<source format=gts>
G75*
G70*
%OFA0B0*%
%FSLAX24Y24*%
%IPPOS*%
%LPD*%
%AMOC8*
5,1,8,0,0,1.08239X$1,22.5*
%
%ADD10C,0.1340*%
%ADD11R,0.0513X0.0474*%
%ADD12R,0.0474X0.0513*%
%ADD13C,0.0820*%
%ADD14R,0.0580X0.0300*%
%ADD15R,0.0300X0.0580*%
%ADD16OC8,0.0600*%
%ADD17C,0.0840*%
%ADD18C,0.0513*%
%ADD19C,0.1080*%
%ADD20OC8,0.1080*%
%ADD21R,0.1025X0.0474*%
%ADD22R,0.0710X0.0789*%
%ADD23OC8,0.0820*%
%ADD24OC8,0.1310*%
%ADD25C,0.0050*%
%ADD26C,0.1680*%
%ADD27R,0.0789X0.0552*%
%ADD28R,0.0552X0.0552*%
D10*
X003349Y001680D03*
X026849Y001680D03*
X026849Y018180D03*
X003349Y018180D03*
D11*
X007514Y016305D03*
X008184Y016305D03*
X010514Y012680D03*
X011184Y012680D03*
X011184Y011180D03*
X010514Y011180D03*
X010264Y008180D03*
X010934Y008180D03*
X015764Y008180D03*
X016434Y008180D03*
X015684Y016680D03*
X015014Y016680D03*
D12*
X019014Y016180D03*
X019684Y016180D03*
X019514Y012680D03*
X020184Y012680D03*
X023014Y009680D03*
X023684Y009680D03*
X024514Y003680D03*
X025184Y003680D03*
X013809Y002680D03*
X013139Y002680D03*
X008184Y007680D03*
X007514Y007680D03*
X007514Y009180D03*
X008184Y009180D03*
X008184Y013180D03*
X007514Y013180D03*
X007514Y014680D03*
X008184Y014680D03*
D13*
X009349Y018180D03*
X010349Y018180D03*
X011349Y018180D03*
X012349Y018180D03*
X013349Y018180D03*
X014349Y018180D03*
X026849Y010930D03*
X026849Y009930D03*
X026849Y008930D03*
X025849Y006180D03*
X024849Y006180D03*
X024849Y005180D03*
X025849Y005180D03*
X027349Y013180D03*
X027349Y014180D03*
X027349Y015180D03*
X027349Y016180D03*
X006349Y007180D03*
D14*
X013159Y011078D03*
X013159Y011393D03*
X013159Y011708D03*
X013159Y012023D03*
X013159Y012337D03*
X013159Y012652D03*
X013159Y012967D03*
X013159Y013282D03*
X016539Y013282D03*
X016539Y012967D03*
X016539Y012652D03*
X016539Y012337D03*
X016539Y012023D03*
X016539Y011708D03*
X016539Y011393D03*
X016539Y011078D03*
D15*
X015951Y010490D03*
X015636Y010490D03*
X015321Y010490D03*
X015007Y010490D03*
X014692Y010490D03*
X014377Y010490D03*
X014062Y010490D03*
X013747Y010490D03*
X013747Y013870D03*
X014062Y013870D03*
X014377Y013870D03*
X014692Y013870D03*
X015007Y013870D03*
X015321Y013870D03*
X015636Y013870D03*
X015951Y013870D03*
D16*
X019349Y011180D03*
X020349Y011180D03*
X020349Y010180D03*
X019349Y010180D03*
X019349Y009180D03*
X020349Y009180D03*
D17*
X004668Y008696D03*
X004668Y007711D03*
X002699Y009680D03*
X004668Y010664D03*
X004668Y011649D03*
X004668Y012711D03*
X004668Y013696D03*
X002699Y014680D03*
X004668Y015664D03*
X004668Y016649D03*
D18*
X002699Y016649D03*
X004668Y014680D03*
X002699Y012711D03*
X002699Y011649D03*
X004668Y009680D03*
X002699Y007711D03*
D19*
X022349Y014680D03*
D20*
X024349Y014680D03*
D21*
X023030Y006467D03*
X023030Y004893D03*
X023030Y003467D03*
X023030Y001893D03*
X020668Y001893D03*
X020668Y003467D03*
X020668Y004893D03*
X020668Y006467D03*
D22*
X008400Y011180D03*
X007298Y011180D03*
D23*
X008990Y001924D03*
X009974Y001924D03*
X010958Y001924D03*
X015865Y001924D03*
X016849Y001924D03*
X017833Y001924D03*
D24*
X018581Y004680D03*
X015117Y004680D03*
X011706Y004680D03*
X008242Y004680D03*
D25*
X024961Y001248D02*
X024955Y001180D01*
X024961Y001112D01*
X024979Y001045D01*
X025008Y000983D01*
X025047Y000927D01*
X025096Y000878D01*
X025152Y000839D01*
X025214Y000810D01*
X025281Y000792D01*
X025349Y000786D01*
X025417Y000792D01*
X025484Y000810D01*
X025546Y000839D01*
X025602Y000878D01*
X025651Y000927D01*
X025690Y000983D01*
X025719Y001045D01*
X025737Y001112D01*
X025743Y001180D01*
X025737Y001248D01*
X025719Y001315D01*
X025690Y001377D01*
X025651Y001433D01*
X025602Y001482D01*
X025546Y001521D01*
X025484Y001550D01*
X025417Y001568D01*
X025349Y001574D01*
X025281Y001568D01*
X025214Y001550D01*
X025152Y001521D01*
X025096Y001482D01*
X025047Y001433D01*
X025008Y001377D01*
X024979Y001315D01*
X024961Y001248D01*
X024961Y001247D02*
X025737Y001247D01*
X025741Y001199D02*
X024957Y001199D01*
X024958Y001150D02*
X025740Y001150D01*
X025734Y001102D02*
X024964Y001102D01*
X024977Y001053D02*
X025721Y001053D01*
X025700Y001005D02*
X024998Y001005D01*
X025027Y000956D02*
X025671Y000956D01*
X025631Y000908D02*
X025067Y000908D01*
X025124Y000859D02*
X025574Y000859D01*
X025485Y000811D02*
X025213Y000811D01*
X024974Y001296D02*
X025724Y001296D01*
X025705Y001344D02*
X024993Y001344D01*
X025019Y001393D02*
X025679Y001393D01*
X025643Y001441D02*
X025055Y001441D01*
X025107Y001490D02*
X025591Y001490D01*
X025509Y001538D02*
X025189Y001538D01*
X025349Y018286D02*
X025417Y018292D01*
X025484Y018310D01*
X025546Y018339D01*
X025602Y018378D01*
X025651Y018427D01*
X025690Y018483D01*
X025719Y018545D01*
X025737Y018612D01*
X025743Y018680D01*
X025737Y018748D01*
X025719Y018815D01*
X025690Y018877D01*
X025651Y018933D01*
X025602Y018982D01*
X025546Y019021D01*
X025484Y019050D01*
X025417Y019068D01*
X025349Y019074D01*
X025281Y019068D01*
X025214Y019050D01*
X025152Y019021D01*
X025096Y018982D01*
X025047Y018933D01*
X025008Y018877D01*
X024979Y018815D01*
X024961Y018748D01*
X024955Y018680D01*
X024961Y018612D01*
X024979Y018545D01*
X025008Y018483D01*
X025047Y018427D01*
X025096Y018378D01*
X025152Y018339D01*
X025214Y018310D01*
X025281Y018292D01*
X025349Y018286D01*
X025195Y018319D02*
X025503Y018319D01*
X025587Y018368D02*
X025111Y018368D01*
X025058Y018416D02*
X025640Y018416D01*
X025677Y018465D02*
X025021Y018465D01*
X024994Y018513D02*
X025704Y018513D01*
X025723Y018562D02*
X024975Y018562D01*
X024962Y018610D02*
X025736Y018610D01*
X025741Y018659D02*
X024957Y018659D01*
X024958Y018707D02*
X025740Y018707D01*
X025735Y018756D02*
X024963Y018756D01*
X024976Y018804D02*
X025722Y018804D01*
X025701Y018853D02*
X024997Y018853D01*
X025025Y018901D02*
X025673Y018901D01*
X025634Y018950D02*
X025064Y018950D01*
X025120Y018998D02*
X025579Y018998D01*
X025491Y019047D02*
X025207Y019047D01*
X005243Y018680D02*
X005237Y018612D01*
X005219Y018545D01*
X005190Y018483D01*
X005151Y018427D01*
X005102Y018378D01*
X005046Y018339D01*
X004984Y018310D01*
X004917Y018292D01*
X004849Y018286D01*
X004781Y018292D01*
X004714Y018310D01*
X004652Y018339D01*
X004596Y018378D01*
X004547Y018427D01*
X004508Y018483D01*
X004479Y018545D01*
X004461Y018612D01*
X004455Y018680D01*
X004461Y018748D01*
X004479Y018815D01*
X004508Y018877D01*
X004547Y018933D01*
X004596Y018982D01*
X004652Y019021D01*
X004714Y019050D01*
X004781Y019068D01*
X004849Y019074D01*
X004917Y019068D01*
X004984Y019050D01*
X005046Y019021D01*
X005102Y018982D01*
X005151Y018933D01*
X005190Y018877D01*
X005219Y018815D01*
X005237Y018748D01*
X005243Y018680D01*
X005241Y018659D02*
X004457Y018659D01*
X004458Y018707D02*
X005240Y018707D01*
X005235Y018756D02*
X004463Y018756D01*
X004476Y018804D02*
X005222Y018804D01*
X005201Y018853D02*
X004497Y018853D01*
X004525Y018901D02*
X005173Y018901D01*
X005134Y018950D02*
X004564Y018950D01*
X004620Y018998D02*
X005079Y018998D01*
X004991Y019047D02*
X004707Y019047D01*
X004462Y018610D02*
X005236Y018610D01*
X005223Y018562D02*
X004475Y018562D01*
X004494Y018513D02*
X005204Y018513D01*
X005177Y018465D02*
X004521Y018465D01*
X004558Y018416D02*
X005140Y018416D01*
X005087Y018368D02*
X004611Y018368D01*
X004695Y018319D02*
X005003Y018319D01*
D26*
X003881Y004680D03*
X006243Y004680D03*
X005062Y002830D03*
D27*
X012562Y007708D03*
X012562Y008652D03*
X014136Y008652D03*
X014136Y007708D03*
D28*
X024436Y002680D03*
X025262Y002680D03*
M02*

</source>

******

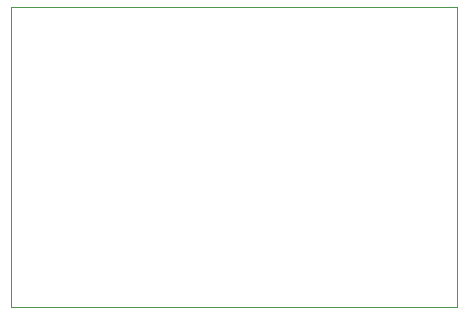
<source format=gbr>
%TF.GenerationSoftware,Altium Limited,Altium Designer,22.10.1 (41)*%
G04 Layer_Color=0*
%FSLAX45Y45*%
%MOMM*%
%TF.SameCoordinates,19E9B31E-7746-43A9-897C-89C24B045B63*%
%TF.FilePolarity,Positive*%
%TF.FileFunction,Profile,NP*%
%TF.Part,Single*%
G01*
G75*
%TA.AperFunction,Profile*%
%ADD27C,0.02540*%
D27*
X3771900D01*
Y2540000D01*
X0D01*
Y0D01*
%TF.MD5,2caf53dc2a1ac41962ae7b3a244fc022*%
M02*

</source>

******

### [TASK]
Your task is to retype the entries verbatim, starting with the line that holds "X024849Y006180D03*" and stopping after the line that holds "X025008Y001377D01*".

### [TASK SOLUTION]
X024849Y006180D03*
X024849Y005180D03*
X025849Y005180D03*
X027349Y013180D03*
X027349Y014180D03*
X027349Y015180D03*
X027349Y016180D03*
X006349Y007180D03*
D14*
X013159Y011078D03*
X013159Y011393D03*
X013159Y011708D03*
X013159Y012023D03*
X013159Y012337D03*
X013159Y012652D03*
X013159Y012967D03*
X013159Y013282D03*
X016539Y013282D03*
X016539Y012967D03*
X016539Y012652D03*
X016539Y012337D03*
X016539Y012023D03*
X016539Y011708D03*
X016539Y011393D03*
X016539Y011078D03*
D15*
X015951Y010490D03*
X015636Y010490D03*
X015321Y010490D03*
X015007Y010490D03*
X014692Y010490D03*
X014377Y010490D03*
X014062Y010490D03*
X013747Y010490D03*
X013747Y013870D03*
X014062Y013870D03*
X014377Y013870D03*
X014692Y013870D03*
X015007Y013870D03*
X015321Y013870D03*
X015636Y013870D03*
X015951Y013870D03*
D16*
X019349Y011180D03*
X020349Y011180D03*
X020349Y010180D03*
X019349Y010180D03*
X019349Y009180D03*
X020349Y009180D03*
D17*
X004668Y008696D03*
X004668Y007711D03*
X002699Y009680D03*
X004668Y010664D03*
X004668Y011649D03*
X004668Y012711D03*
X004668Y013696D03*
X002699Y014680D03*
X004668Y015664D03*
X004668Y016649D03*
D18*
X002699Y016649D03*
X004668Y014680D03*
X002699Y012711D03*
X002699Y011649D03*
X004668Y009680D03*
X002699Y007711D03*
D19*
X022349Y014680D03*
D20*
X024349Y014680D03*
D21*
X023030Y006467D03*
X023030Y004893D03*
X023030Y003467D03*
X023030Y001893D03*
X020668Y001893D03*
X020668Y003467D03*
X020668Y004893D03*
X020668Y006467D03*
D22*
X008400Y011180D03*
X007298Y011180D03*
D23*
X008990Y001924D03*
X009974Y001924D03*
X010958Y001924D03*
X015865Y001924D03*
X016849Y001924D03*
X017833Y001924D03*
D24*
X018581Y004680D03*
X015117Y004680D03*
X011706Y004680D03*
X008242Y004680D03*
D25*
X024961Y001248D02*
X024955Y001180D01*
X024961Y001112D01*
X024979Y001045D01*
X025008Y000983D01*
X025047Y000927D01*
X025096Y000878D01*
X025152Y000839D01*
X025214Y000810D01*
X025281Y000792D01*
X025349Y000786D01*
X025417Y000792D01*
X025484Y000810D01*
X025546Y000839D01*
X025602Y000878D01*
X025651Y000927D01*
X025690Y000983D01*
X025719Y001045D01*
X025737Y001112D01*
X025743Y001180D01*
X025737Y001248D01*
X025719Y001315D01*
X025690Y001377D01*
X025651Y001433D01*
X025602Y001482D01*
X025546Y001521D01*
X025484Y001550D01*
X025417Y001568D01*
X025349Y001574D01*
X025281Y001568D01*
X025214Y001550D01*
X025152Y001521D01*
X025096Y001482D01*
X025047Y001433D01*
X025008Y001377D01*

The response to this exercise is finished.